Comparing Results

The need to compare benchmark results using the shortest possible time is our very first motivation for designing Pilot. Not only useful for system design and tuning, a handy tool for comparing benchmark results can help many tasks in systems research, such as choosing the fastest data structure for storing certain data, finding performance regressions in software development, and deciding the best parameters for storage or network communication. Without using the correct statistics method at runtime, most of these decisions were done in an ad hoc manner, either prematurely with too little data, or blindly wasting time to gather more than necessary data.

Suppose we have \(n\) workloads and the results of them are comparable, which means that they are using the same unit of measurement and are of the same scale. Now we need to rank (order) these workloads according to their results. In some cases we need to run these workloads to get new results, in other cases the comparison involves old benchmark results. For old results we need three values: the mean, subsession sample size, and subsession variance. The subsession results (see Autocorrelation Detection and Mitigation) are needed because i.i.d. is a hard requirement for all the analyses we use in this section. For the rest of this section all samples are subsession samples that have low autocorrelation.

There are two cases when we consider comparing two benchmark results. The first case is when their CIs are not overlapped. In this case we can be sure that one is greater than the other at the confidence level used to calculate the CIs. The second is when the CIs overlap. In this case we use the Welch’s unequal variance t-test [welch:biometrika47] (an adaptation of Student’s t-test) to compare the benchmark results, A and B. Welch’s t-test is more reliable when the two samples have unequal variance and unequal sample sizes, which are true for most system benchmarks. This test can effectively tell us the probability of rejecting a hypothesis and the required sample size. Here the null hypothesis (the hypothesis we want to reject) is that there is no statistical significant difference between result A and B (A = B). We compute the probability (p-value) of getting results A and B if the null hypothesis is true.
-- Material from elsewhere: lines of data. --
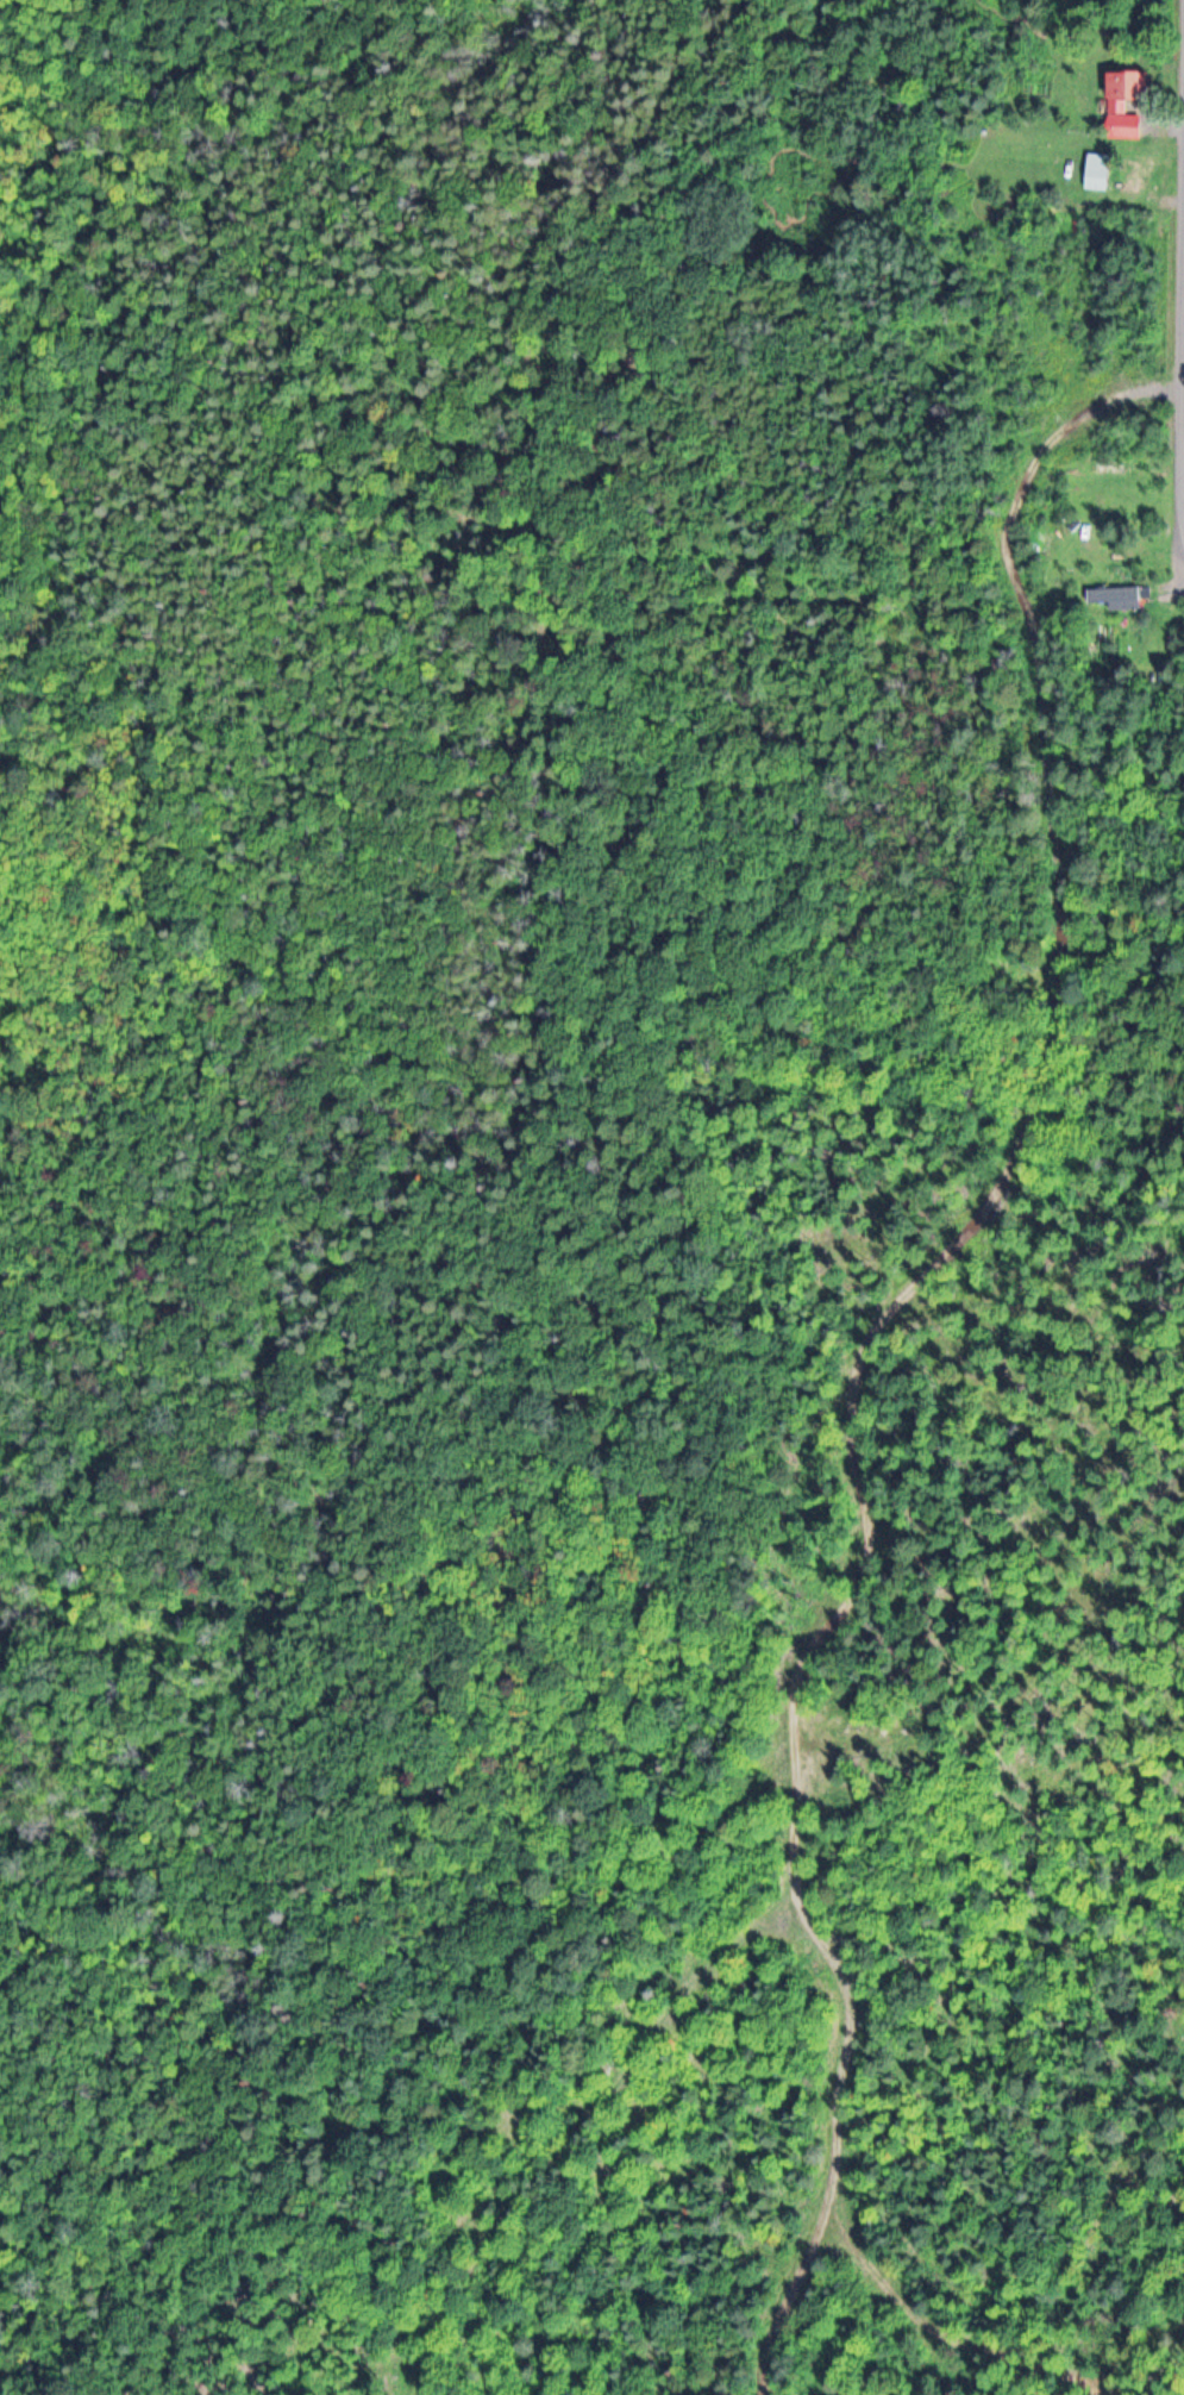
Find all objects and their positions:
building: (1126, 103)
building: (1103, 174)
building: (1125, 586)
building: (1124, 597)

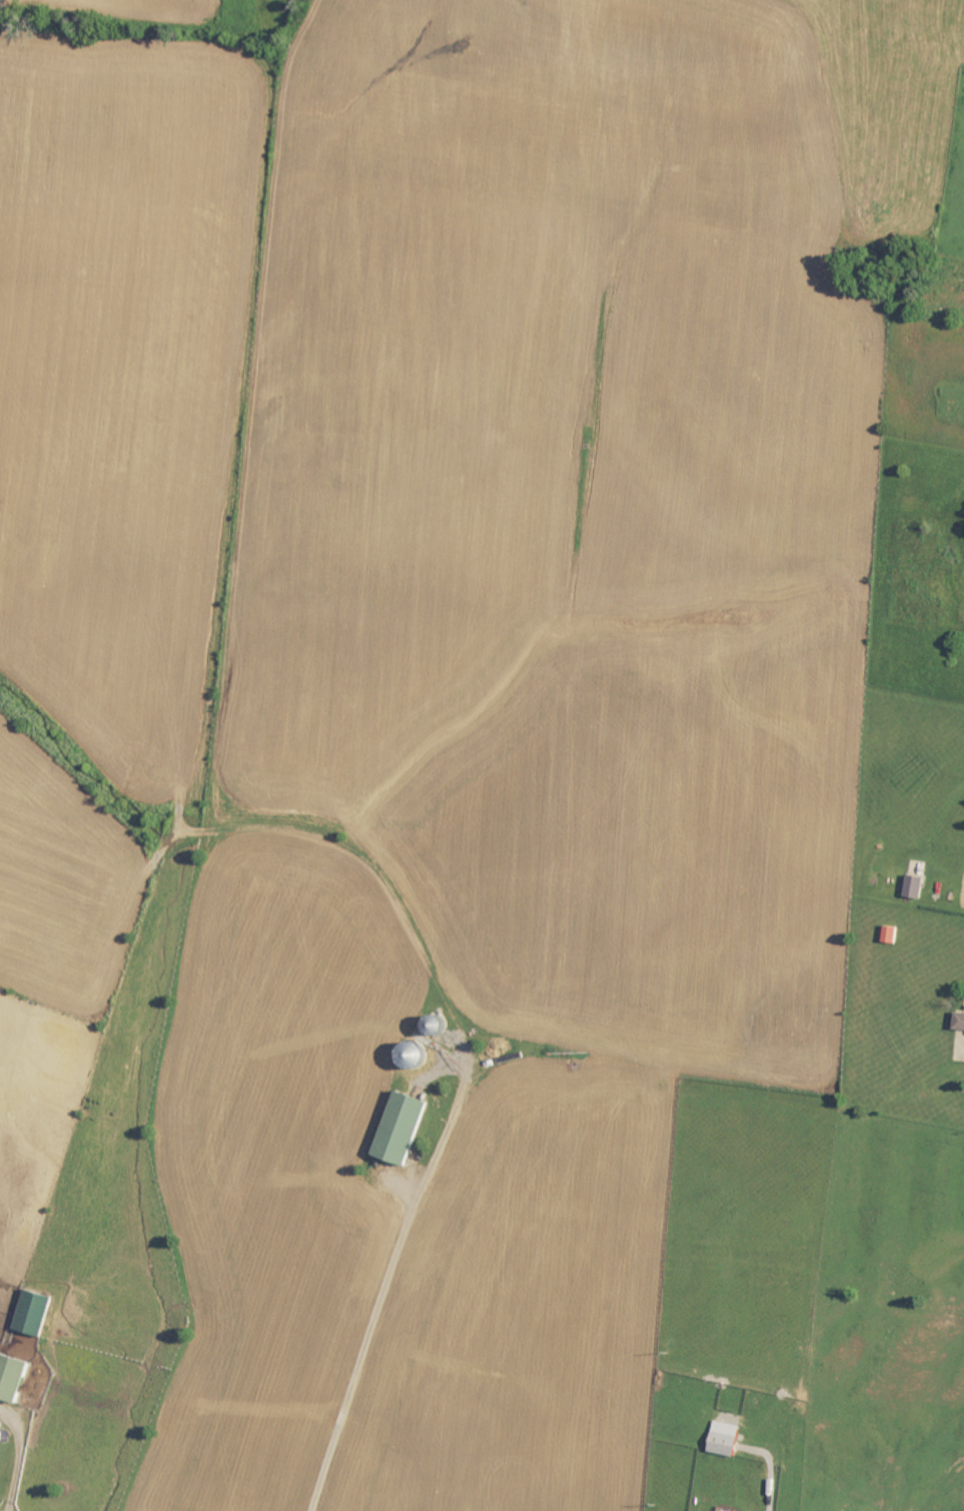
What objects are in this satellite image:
building: (916, 887)
road: (940, 945)
building: (961, 1022)
building: (405, 1128)
road: (378, 1304)
building: (39, 1313)
building: (16, 1378)
building: (729, 1439)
Let \(\overline{x}\) be the mean of the result, \(\sigma^2\) be the variance, and \(n\) be the sample size. We can calculate the p-value:

\[\begin{split}t &= \frac{\overline{x_A} - \overline{x_B}}{\sqrt{\frac{\sigma_A^2}{n_A} + \frac{\sigma_B^2}{n_B}}} \\ \nu &= \left\lfloor \frac{\left( \frac{\sigma_A^2}{n_A} + \frac{\sigma_B^2}{n_B} \right)^2 }{ \frac{\sigma_A^4 }{ n_A^2 (n_A - 1)} + \frac{\sigma_B^4 }{ n_B^2 (n_B - 1) } } \right\rfloor \\ p &= 2 \cdf(t, \nu)\end{split}\]
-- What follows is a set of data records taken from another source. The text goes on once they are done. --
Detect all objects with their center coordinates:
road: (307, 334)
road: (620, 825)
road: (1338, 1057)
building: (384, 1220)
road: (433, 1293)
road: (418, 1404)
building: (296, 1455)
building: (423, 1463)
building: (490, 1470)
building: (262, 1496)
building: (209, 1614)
Above is the Welch-Satterthwaite equation for calculating the degree of freedom (\(\nu\)), and \(\cdf(t,n)\) is the Student’s t-distribution with \(\nu\) degrees of freedom. We multiply it by 2 to calculate the two-tailed distribution. Pilot uses the first equation to calculate the optimal subsession sample size.
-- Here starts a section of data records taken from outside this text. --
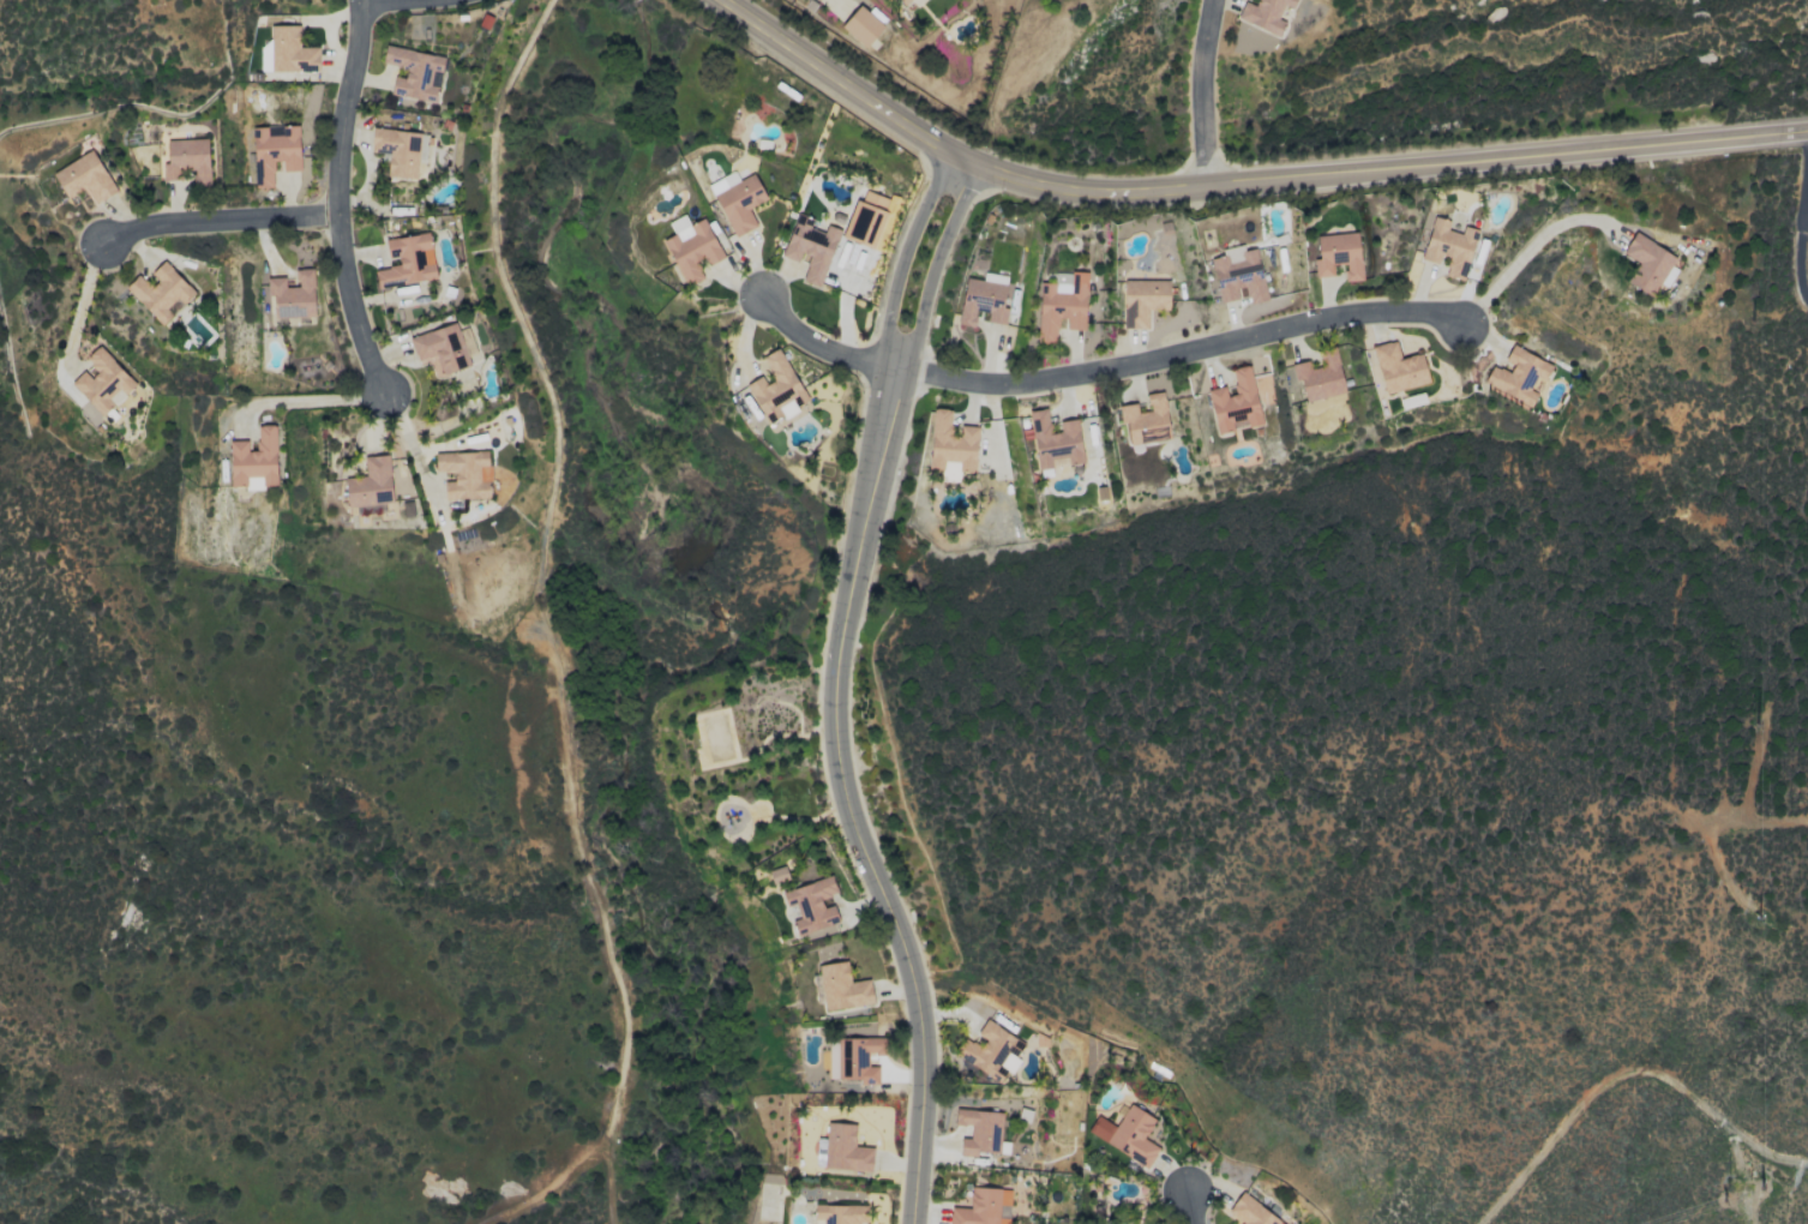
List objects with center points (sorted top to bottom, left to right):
building: (903, 1)
road: (381, 2)
building: (1287, 2)
building: (861, 26)
building: (286, 51)
building: (414, 72)
road: (844, 83)
road: (1204, 93)
building: (399, 150)
building: (274, 151)
building: (186, 159)
road: (1385, 171)
building: (84, 177)
road: (341, 196)
building: (737, 200)
building: (865, 219)
road: (221, 222)
road: (1798, 237)
building: (1449, 246)
building: (690, 247)
building: (810, 247)
road: (1526, 252)
building: (1338, 255)
building: (407, 260)
building: (1648, 264)
building: (1239, 277)
building: (160, 292)
building: (292, 295)
road: (73, 297)
building: (983, 299)
building: (1143, 300)
building: (1061, 304)
building: (440, 349)
building: (1398, 367)
road: (1105, 371)
building: (1319, 375)
building: (1518, 375)
building: (102, 381)
building: (776, 389)
road: (313, 398)
building: (1240, 399)
building: (1146, 420)
building: (1053, 441)
building: (951, 445)
road: (409, 448)
building: (254, 460)
building: (463, 474)
building: (370, 482)
building: (407, 507)
road: (540, 603)
road: (832, 690)
park: (768, 801)
road: (1760, 822)
building: (777, 874)
building: (811, 904)
building: (842, 987)
building: (991, 1051)
road: (1622, 1072)
building: (980, 1132)
building: (1126, 1134)
building: (843, 1149)
road: (1744, 1181)
building: (983, 1207)
road: (1192, 1208)
building: (1251, 1212)
building: (839, 1214)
The comparing result algorithm runs until:

  • There are enough data for calculating the CIs,

  • Each adjacent CI pair is either non-overlap or their p-value of the null hypothesis (A=B) is less than the predefined threshold (usually 0.01),

  • Every CI is tighter than the required width (this step is optional but recommended because a narrower CI makes it easier to compare with new results in the future).

Pilot needs to decide the work amount for running each round of the workload. The value has to be chosen in such a way that we can minimize the number of rounds needed to reduce the impact of the overhead of starting a round.


B. L. Welch. The generalization of Student’s problem when several different population variances are involved. Biometrika, 34(1-2):28–35, 1947.